— About this exercise —
From the listing below, set down exactly each line beginning with the one containing "(382, 252) = (225, 237): beige" and ending with the last.

(Data excerpt begins)

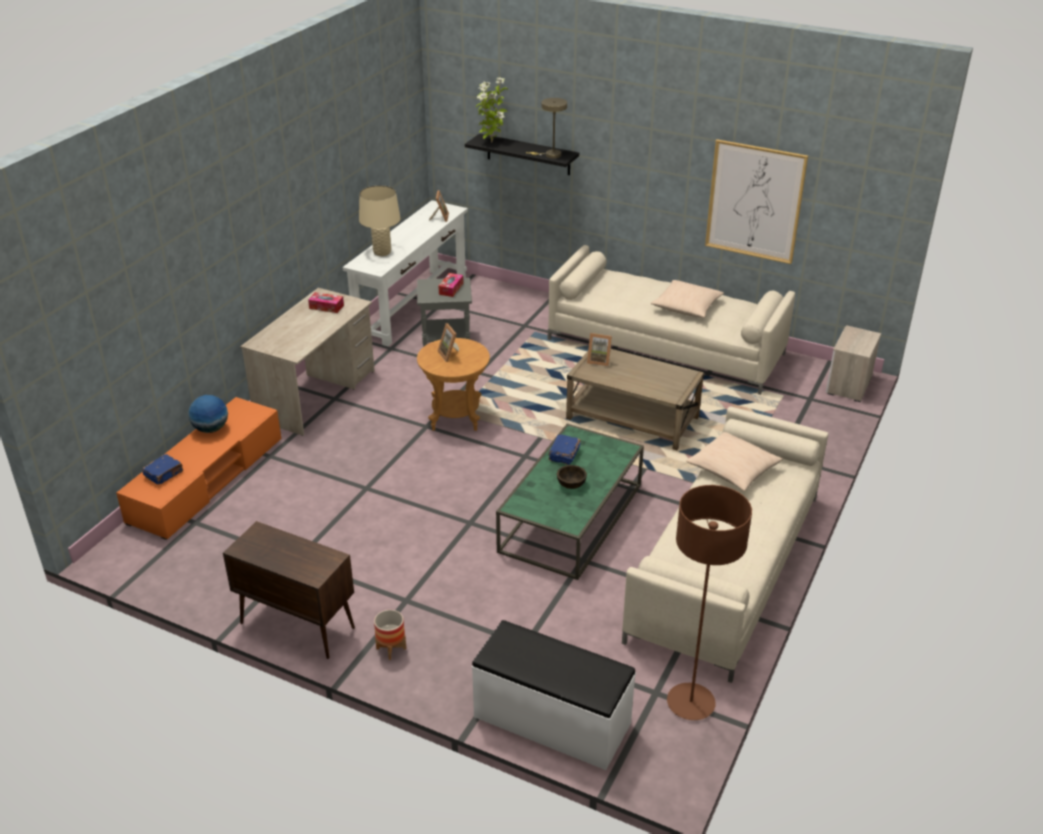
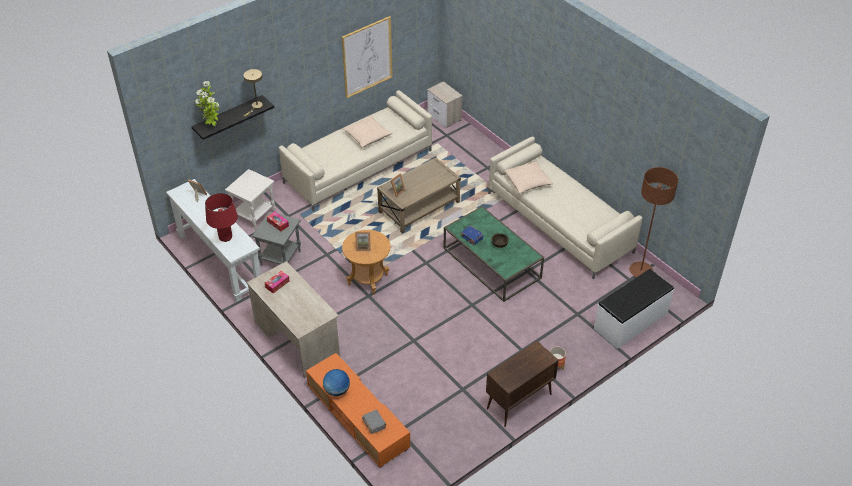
camera: 65 degrees left, 10 degrees up
(164, 474) = (374, 424): blue book -> grey book
(382, 252) = (225, 237): beige table lamp -> red table lamp
(506, 303) = (254, 215): none -> white side table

(Data excerpt ends)

— Answer box —
(382, 252) = (225, 237): beige table lamp -> red table lamp
(506, 303) = (254, 215): none -> white side table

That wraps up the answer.